START Supplied entries

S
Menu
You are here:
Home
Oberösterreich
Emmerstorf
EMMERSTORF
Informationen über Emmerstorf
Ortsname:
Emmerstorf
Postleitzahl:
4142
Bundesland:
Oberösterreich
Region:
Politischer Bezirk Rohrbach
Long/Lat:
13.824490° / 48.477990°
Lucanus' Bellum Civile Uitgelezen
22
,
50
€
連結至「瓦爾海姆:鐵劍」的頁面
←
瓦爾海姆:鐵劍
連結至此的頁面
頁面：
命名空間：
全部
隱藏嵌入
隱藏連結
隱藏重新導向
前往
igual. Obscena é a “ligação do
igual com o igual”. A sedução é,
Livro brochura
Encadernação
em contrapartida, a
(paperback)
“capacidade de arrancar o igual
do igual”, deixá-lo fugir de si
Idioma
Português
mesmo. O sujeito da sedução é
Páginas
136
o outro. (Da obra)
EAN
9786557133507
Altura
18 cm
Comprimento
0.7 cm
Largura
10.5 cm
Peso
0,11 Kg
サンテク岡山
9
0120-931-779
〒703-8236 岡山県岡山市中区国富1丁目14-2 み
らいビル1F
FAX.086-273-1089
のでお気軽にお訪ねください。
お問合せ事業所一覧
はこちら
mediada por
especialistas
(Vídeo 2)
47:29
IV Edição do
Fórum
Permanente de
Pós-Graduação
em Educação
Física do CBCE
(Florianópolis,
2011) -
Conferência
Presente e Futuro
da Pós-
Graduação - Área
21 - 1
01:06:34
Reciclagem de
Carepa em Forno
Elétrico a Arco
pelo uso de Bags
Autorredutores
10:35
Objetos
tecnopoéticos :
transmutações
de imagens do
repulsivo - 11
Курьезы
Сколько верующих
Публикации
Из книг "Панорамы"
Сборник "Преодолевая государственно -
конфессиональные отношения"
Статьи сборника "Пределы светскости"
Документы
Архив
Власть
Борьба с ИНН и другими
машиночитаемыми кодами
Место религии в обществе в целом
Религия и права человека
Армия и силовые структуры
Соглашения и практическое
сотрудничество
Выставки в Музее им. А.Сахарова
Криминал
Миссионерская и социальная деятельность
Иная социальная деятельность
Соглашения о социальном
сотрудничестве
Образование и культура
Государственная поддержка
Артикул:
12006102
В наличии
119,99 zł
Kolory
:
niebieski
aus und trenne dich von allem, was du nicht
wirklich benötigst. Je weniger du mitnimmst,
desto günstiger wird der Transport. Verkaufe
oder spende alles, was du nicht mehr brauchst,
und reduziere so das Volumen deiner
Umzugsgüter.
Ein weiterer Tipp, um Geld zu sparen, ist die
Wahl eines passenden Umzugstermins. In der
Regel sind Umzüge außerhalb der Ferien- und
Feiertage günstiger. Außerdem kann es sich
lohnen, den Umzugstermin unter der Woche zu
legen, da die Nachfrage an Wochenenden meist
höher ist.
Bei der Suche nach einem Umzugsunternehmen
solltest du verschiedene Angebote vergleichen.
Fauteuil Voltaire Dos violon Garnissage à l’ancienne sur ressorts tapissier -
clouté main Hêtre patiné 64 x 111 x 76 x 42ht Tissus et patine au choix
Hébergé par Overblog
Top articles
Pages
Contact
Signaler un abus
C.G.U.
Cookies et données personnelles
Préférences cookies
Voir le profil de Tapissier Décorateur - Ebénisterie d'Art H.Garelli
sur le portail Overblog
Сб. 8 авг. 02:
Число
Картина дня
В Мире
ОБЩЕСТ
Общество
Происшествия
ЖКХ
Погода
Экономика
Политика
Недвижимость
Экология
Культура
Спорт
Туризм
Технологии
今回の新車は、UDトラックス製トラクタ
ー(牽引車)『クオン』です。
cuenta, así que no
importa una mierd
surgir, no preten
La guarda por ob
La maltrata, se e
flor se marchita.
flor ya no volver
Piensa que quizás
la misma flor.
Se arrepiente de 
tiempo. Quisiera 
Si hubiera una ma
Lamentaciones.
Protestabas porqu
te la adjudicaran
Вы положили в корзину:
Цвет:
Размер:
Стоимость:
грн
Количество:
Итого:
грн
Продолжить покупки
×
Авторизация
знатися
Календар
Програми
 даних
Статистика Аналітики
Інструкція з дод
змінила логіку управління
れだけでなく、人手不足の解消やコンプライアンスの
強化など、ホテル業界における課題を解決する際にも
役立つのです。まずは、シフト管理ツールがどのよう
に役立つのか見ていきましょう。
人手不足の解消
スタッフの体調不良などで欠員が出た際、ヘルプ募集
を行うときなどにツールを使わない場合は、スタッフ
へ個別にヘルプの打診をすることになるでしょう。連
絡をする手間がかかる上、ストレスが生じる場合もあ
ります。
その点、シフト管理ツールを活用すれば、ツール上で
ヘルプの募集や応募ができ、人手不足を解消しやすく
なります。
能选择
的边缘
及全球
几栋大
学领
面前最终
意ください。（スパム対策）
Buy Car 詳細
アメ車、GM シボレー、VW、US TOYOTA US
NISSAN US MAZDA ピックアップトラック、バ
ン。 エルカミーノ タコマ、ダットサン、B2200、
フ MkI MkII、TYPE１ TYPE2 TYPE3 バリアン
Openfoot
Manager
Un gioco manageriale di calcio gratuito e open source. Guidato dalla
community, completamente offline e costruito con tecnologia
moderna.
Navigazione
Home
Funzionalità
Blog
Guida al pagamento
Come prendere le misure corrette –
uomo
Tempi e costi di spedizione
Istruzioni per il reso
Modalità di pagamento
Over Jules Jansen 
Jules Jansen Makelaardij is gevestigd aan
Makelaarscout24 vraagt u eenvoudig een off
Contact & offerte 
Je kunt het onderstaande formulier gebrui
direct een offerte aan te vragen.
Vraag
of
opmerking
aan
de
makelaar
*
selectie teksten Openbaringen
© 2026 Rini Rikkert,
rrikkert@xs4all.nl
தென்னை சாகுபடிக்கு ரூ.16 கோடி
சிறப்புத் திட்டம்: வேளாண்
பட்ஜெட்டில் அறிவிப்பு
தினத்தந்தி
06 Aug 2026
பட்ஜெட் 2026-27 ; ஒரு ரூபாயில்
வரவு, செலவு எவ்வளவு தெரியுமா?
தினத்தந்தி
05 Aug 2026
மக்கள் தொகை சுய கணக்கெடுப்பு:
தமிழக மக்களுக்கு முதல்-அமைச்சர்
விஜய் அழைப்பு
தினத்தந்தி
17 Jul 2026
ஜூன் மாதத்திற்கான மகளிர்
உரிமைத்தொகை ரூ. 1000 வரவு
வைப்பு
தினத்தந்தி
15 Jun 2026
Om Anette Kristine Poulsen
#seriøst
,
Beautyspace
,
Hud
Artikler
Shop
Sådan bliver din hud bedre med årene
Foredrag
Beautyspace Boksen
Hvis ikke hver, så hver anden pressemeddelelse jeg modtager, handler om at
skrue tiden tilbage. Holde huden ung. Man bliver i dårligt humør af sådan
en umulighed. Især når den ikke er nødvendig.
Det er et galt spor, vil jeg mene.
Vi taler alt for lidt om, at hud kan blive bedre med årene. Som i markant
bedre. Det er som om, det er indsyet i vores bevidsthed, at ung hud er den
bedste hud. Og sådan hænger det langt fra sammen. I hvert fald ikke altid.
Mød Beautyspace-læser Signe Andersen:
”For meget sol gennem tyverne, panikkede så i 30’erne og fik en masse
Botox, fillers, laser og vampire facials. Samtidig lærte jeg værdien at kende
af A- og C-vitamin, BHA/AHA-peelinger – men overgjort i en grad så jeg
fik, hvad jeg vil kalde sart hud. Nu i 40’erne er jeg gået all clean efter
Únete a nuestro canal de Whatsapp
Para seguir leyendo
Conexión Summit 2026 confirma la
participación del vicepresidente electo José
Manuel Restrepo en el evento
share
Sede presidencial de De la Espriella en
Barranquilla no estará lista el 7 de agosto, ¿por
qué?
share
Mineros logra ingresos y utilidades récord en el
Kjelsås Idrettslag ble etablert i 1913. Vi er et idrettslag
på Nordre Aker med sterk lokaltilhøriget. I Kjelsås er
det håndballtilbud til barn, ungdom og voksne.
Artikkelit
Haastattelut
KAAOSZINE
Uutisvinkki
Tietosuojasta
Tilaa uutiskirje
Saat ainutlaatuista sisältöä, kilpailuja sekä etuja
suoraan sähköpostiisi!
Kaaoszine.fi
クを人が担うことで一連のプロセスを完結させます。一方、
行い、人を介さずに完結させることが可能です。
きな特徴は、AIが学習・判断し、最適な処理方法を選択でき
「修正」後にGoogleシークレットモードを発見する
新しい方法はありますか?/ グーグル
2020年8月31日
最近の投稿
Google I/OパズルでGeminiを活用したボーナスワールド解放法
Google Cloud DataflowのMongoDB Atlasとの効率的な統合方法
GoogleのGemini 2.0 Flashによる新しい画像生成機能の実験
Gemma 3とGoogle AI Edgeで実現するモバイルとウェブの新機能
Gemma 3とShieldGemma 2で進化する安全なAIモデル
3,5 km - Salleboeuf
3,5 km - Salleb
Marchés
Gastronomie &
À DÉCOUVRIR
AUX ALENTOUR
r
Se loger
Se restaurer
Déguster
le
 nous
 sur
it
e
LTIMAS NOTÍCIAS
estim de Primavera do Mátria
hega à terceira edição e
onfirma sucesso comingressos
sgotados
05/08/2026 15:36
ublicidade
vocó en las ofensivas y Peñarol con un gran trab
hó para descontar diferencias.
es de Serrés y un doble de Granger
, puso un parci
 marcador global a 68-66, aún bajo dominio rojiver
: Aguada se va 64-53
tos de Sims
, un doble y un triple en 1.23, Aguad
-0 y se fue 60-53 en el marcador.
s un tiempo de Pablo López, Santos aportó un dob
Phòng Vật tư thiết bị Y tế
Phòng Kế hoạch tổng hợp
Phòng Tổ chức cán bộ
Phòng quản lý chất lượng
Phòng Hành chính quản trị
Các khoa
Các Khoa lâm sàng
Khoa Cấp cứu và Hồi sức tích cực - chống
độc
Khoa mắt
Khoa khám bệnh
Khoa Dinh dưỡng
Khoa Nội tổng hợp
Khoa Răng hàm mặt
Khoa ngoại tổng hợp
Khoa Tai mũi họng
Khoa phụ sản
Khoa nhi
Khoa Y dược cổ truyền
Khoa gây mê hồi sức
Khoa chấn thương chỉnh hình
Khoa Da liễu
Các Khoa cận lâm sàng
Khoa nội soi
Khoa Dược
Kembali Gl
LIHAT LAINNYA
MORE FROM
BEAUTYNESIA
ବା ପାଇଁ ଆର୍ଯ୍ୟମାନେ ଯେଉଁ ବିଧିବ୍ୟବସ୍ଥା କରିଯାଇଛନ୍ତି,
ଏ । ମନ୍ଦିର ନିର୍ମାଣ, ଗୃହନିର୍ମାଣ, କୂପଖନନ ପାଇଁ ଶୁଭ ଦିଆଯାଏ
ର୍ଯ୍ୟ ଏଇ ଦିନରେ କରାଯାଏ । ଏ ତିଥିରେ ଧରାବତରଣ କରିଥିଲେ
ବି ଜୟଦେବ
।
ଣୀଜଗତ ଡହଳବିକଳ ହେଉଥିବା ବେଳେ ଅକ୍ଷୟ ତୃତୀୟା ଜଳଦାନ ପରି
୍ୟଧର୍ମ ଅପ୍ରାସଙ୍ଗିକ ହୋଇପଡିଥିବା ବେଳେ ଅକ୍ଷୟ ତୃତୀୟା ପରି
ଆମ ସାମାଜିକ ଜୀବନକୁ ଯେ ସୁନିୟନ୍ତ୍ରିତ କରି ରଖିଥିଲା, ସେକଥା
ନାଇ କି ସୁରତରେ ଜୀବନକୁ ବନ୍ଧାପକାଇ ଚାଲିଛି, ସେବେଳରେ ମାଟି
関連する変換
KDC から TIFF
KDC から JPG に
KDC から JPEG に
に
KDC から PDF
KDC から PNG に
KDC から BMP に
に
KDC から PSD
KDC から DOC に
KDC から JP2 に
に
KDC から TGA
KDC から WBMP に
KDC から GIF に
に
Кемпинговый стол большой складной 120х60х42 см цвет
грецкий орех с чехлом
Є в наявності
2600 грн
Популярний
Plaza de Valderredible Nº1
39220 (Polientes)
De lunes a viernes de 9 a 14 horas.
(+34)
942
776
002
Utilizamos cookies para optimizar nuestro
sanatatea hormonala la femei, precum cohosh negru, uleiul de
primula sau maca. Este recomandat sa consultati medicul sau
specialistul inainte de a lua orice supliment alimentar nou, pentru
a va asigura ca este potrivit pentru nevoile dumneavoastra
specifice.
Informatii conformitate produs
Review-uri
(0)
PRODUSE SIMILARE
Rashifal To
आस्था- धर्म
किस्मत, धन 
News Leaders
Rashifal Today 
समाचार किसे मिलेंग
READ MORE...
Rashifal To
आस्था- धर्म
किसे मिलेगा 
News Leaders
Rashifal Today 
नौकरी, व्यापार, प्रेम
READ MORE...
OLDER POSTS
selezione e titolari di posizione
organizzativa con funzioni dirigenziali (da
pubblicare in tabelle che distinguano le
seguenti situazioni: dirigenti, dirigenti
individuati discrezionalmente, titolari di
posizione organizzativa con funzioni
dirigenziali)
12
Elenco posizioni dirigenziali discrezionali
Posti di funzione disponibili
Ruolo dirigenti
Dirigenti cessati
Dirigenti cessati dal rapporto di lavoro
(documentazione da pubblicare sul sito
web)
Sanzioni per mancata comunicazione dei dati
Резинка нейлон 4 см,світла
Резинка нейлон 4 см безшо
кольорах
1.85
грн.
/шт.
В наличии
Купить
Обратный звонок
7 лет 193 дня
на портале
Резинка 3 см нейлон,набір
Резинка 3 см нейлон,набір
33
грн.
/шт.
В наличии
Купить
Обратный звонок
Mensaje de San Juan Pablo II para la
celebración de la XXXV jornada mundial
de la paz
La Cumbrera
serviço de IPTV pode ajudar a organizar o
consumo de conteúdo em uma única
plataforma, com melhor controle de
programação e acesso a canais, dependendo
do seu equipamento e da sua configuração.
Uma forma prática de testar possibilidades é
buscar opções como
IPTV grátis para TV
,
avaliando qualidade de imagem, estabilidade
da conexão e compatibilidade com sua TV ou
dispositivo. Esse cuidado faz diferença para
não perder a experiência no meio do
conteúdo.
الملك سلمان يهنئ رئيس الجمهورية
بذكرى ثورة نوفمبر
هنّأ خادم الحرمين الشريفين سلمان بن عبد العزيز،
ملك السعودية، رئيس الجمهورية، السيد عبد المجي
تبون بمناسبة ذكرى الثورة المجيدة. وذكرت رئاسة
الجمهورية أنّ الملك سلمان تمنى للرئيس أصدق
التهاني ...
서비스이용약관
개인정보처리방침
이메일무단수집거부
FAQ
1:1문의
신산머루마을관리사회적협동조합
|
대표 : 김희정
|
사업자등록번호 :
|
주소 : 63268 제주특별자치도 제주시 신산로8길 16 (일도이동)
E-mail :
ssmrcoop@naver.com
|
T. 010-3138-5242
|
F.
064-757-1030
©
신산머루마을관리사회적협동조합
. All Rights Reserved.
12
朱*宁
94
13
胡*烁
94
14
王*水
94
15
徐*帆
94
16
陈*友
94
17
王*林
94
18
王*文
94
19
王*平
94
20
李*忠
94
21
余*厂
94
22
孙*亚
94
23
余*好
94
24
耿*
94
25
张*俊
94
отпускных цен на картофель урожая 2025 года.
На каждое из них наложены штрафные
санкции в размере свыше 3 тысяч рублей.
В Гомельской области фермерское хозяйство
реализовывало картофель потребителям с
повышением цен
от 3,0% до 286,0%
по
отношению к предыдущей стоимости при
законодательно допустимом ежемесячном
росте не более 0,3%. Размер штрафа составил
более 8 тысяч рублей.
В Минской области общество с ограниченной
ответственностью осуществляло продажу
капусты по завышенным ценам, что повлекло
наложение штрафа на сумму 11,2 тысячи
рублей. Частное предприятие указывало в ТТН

END Supplied entries

» **Job**
Please express the records as a JSON list of strings, one string per line and with blank lines left out. Cover only the part that opens with the first line of the records and closes with the line containing "igual. Obscena é", both included.

» **Exercise output**
[
  "S",
  "Menu",
  "You are here:",
  "Home",
  "Oberösterreich",
  "Emmerstorf",
  "EMMERSTORF",
  "Informationen über Emmerstorf",
  "Ortsname:",
  "Emmerstorf",
  "Postleitzahl:",
  "4142",
  "Bundesland:",
  "Oberösterreich",
  "Region:",
  "Politischer Bezirk Rohrbach",
  "Long/Lat:",
  "13.824490° / 48.477990°",
  "Lucanus' Bellum Civile Uitgelezen",
  "22",
  ",",
  "50",
  "€",
  "連結至「瓦爾海姆:鐵劍」的頁面",
  "←",
  "瓦爾海姆:鐵劍",
  "連結至此的頁面",
  "頁面：",
  "命名空間：",
  "全部",
  "隱藏嵌入",
  "隱藏連結",
  "隱藏重新導向",
  "前往",
  "igual. Obscena é a “ligação do"
]